What the exercise asks: How many lines of the material contain the string "Este", matching case exactly? Count them and reply with the number alone.
=== Information supplied ===
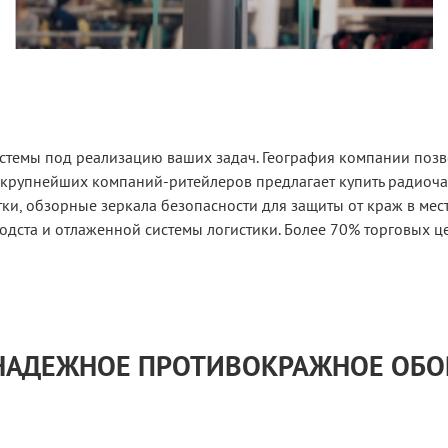
стемы под реализацию ваших задач. География компании позво
 крупнейших компаний-ритейлеров предлагает купить радиоч
и, обзорные зеркала безопасности для защиты от краж в мес
одста и отлаженной системы логистики. Более 70% торговых ц
 НАДЕЖНОЕ ПРОТИВОКРАЖНОЕ ОБ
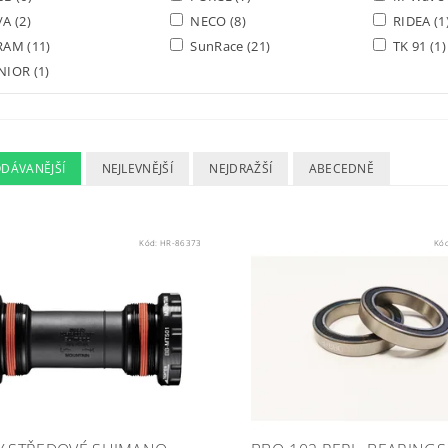
/A
(2)
NECO
(8)
RIDEA
(1
RAM
(11)
SunRace
(21)
TK 91
(1)
NIOR
(1)
ODÁVANĚJŠÍ
NEJLEVNĚJŠÍ
NEJDRAŽŠÍ
ABECEDNĚ
Kód:
HR-86373
Kó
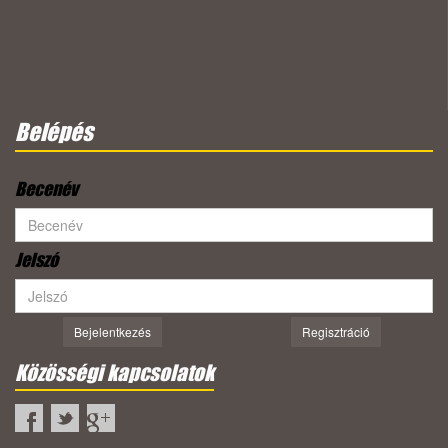
Belépés
Becenév
Jelszó
Bejelentkezés
Regisztráció
Közösségi kapcsolatok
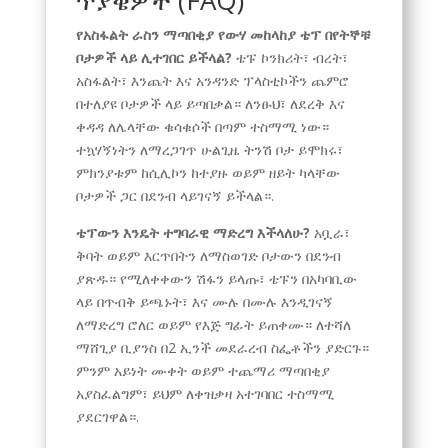
የአስፋልት ራስን ማጣበቂያ የውሃ መከላከያ ቴፕ በየትኞቹ
ቦታዎች ላይ ሊተገበር ይችላል?
ቴፑ ኮንክሪት፣ ብረት፣
አስፋልት፣ እንጨት እና አንዳንድ ፕላስቲኮችን ጨምሮ
በተለያዩ ቦታዎች ላይ ይጣበቃል። ለንፁህ፣ ለደረቅ እና
ቀዳዳ ለሌላቸው ቁሳቁሶች በጣም ተስማሚ ነው።
ተኳሃኝነትን ለማረጋገጥ ሁልጊዜ ትንሽ ቦታ ይሞክሩ፣
ምክንያቱም ከሲሊኮን ከተያዙ ወይም ዘይት ካላቸው
ቦታዎች ጋር በደንብ ላይገናኝ ይችላል።.
ቴፕውን እንዴት ተግባራዊ ማድረግ እችላለሁ?
አቧራ፣
ቅባት ወይም እርጥበትን ለማስወገድ ቦታውን በደንብ
ያጽዱ። የሚለቀቀውን ሽፋን ይላጡ፣ ቴፑን በአካባቢው
ላይ በጥብቅ ይጫኑት፣ እና ሙሉ በሙሉ እንዲገናኝ
ለማድረግ ሮለር ወይም የእጅ ግፊት ይጠቀሙ። ለተሻለ
ማሸጊያ ቢያንስ በ2 ኢንች መደራረብ ስፌቶችን ያድርጉ።
ምንም አይነት ሙቀት ወይም ተጨማሪ ማጣበቂያ
አያስፈልግም፣ ይህም ለቀዝቃዛ አተገባበር ተስማሚ
ያደርገዋል።.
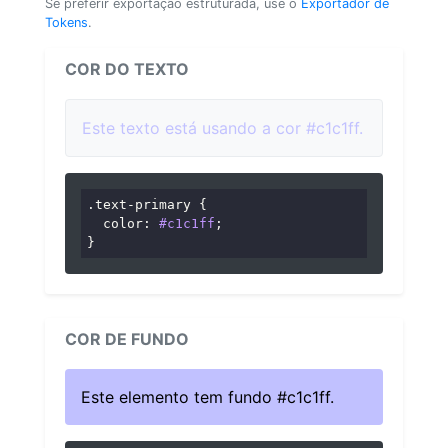
Se preferir exportação estruturada, use o
Exportador de
Tokens
.
COR DO TEXTO
Este texto está usando a cor #c1c1ff.
.text-primary
 {

color
: 
#c1c1ff
;

}
COR DE FUNDO
Este elemento tem fundo #c1c1ff.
===
Answer section: 2